Alan Whiteside, innovation consultant at NHS Highland, commented: “Through IoT and smart devices, we can identify deterioration in health earlier which helps shift healthcare delivery from being infrequent and reactive to frequent and preventative.
“As technology continues to develop, we have a great opportunity to develop disruptive healthcare services in the Highlands that could also help enhance healthcare in other regions of Scotland.”

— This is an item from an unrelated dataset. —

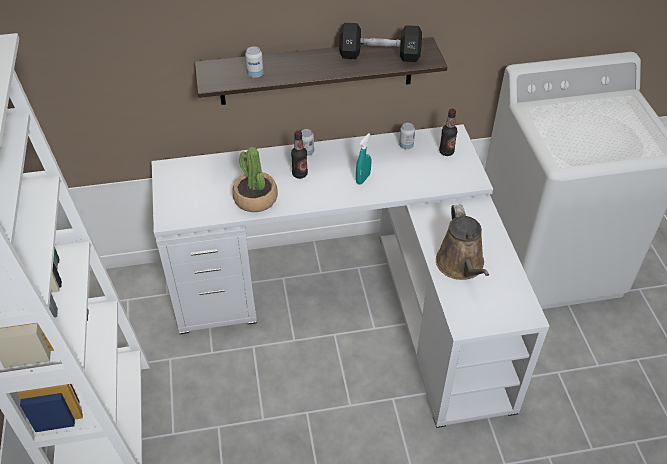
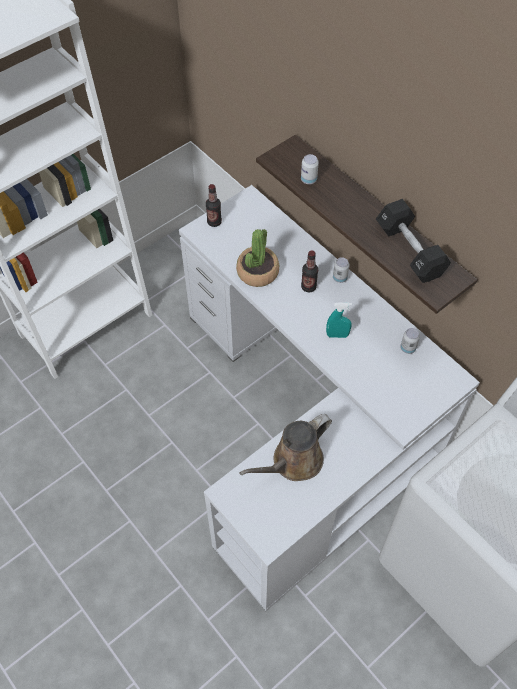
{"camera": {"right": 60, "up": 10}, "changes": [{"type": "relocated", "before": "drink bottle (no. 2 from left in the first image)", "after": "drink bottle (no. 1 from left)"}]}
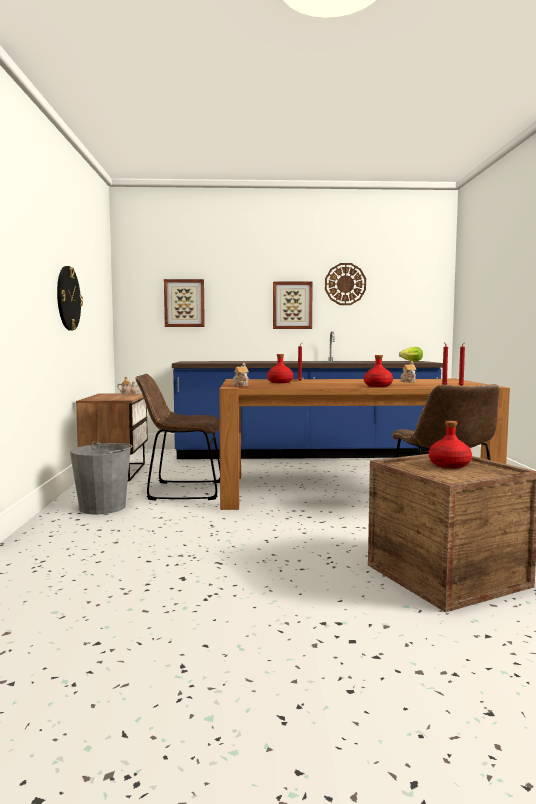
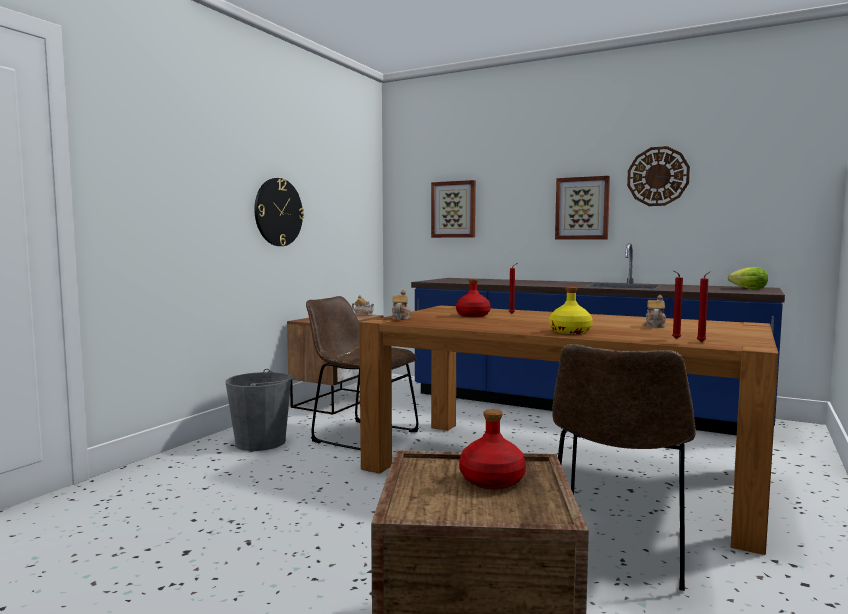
{"camera": {"right": 30, "up": 0}, "changes": [{"type": "colour", "before": "drink bottle in red (no. 2 from left)", "after": "drink bottle in yellow-coloured"}]}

SWAN, implemented by the Scottish Government in 2014, provides the potential for increased use of IoT devices, with 250 unbundled exchanges and over 7,000 km of fibre broadband network. It is run under a long term contract with Capita.
The research also showed that people are generally favourable towards the use of smart technology to monitor and treat patients remotely, with 88 per cent stating it would enhance the care of vulnerable or elderly people, 62 per cent wanting to see smart devices made available, 46 per cent preferring these to be in ‘smart furniture’, 36 per cent willing to take an ingestible pill with a tiny robot to transmit data, and 22 per cent up for using a nursing robot.